What is the future of ransomware crime?
As the crypto landscape continues to evolve and grow, Chainalysis CEO Michael Gronager believes that tracing the flow of ransomware payments on the blockchain will be instrumental for law enforcement agencies to deter, analyze and dismantle any ransomware operations in existence today, as he told Cointelegraph:
“As paradoxical as it seems, it can actually be beneficial to investigators when bad actors choose to use cryptocurrency when committing crimes.”
In this regard, it is pertinent to mention that hackers have become wise to the fact that, contrary to what people keep reiterating like crypto is totally anonymous, it is in fact actually extremely easy to trace individual transactions back to their owners, since all records and transitions are maintained on a blockchain.
Additionally, amid the slew of recent big hack stories such as the ones related to Poly Network and SushiSwap, the interesting thing is that the incidents did not result in the platform or its users losing any money, as companies and regulators stepped in to secure the movement of funds through the blockchains. And while that may be bad for the notion of decentralization, the fact of the matter remains that the funds are safe.
Related: Poly Network hack exposes DeFi flaws, but community comes to the rescue
Gronager further alluded to cases such as NetWalker, a ransomware operator who allegedly targeted hospitals during the pandemic and collected more than $25 million from ransom payments in 2020, as well as Suex OTC, a firm that allegedly allowed hackers to access crypto sent as payment for ransomware attacks, as prime examples of why increased defense against ransomware is needed in this day and age.

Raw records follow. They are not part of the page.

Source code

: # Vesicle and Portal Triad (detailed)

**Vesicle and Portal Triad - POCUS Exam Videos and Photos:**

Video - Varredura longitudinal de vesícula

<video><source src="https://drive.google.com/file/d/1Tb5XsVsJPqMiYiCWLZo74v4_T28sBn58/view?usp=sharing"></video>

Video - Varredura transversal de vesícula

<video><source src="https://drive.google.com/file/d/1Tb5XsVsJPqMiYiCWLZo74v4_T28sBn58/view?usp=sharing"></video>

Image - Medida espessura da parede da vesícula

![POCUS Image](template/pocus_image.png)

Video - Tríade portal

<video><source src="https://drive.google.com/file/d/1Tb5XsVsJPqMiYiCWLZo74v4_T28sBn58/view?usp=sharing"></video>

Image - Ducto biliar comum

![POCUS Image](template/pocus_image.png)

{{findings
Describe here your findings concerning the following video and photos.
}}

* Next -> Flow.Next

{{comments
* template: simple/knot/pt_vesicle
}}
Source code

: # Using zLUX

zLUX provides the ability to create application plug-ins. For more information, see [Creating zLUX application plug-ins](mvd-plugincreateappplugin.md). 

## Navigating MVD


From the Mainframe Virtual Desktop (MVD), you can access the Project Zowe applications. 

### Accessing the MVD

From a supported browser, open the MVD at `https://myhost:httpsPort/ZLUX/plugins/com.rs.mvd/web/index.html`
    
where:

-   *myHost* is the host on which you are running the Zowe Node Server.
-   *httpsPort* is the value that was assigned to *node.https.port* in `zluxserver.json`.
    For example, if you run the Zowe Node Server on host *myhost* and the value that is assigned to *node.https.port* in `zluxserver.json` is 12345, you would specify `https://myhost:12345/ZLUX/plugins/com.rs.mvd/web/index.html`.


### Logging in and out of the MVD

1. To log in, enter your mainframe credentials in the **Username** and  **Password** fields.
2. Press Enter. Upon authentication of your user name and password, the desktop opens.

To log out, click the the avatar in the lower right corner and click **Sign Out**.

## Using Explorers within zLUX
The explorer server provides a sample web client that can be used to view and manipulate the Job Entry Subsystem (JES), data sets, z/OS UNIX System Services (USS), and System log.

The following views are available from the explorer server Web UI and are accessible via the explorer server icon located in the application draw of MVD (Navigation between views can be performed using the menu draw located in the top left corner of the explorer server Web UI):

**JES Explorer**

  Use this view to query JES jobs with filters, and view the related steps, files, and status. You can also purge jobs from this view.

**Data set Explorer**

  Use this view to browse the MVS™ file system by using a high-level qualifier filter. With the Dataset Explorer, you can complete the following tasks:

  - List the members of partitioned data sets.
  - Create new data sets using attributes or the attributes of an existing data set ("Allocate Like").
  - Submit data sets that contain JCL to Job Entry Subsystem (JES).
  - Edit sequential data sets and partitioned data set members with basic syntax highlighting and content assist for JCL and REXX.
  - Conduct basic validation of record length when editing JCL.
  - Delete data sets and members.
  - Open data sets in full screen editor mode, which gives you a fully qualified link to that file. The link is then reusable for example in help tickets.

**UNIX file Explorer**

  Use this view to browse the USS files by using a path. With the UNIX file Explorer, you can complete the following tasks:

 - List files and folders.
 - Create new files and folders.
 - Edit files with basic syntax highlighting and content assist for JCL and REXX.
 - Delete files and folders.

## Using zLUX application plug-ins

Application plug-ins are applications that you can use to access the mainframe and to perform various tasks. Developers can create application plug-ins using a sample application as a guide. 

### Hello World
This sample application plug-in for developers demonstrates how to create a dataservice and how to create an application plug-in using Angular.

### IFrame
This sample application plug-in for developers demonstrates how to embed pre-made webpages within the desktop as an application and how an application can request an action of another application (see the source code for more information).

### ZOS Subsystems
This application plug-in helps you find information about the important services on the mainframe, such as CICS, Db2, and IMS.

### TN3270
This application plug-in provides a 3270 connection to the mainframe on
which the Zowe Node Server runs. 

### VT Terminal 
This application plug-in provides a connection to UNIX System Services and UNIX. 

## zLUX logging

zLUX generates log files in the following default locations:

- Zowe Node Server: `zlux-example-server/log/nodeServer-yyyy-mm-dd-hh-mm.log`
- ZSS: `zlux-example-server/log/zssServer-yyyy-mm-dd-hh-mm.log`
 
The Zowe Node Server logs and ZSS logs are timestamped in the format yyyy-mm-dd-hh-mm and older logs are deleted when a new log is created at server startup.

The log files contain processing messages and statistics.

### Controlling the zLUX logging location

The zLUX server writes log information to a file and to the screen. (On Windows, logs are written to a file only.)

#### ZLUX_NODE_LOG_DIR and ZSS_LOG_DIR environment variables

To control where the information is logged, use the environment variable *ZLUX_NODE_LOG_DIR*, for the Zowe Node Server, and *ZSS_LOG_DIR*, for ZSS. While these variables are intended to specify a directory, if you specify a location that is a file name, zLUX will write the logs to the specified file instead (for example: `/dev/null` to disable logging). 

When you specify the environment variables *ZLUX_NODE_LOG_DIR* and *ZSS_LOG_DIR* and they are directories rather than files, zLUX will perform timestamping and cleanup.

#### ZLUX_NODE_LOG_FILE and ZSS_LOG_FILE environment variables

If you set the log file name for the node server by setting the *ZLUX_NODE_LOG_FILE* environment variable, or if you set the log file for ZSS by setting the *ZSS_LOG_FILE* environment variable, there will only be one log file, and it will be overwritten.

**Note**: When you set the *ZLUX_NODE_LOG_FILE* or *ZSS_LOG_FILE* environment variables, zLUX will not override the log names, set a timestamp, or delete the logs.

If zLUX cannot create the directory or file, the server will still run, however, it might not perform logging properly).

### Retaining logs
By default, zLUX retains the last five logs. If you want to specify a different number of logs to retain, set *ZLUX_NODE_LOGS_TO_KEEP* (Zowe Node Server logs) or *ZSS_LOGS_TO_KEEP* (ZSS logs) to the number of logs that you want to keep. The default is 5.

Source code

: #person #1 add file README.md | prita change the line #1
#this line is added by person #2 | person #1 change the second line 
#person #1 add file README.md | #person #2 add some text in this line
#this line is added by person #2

Thus, the fact that regulatory agencies are making decisive steps to focus on crypto ransomware-related initiatives, is not unilaterally welcomed by everyone in the crypto industry. While some believe more can be done to make the digital asset ecosystem safer for newer entrants through the use of regulation, others say that the role of ransomware in crypto is overblown and that tight regulation will stifle freedoms and worsen the image of the industry.
However, most agree that ransomware has no place in the industry and that regulation, if done right, will go a long way toward securing the industry and ensuring long-term prosperity and adoption.